Check every line below for the word "Краснотуранский" and copy each one that has it.

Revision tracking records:
#####
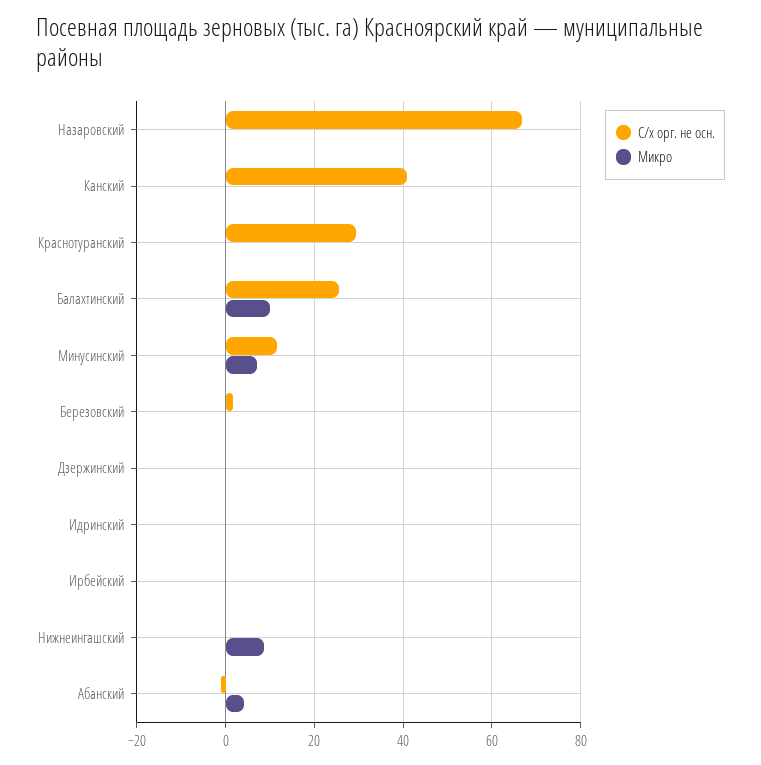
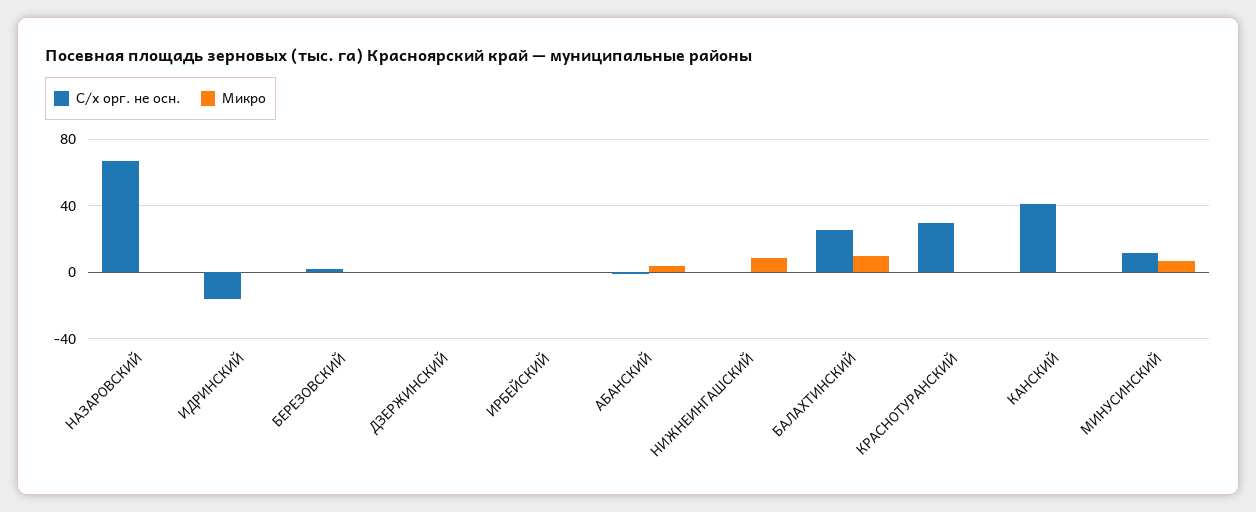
  {
    "С/х орг. не осн.": {
      "Назаровский": 66,
      "Канский": 40,
      "Краснотуранский": 30,
      "Балахтинский": 26,
      "Минусинский": 12,
      "Березовский": 2,
      "Дзержинский": 0,
-     "Идринский": 0,
+     "Идринский": -15,
      "Ирбейский": 0,
      "Нижнеингашский": 0,
      "Абанский": -2
    },
    "Микро": {
      "Назаровский": 0,
      "Канский": 0,
      "Краснотуранский": 0,
      "Балахтинский": 10,
      "Минусинский": 8,
      "Березовский": 0,
      "Дзержинский": 0,
      "Идринский": 0,
      "Ирбейский": 0,
      "Нижнеингашский": 8,
      "Абанский": 4
    }
  }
#####
> Task answer:
      "Краснотуранский": 30,
      "Краснотуранский": 0,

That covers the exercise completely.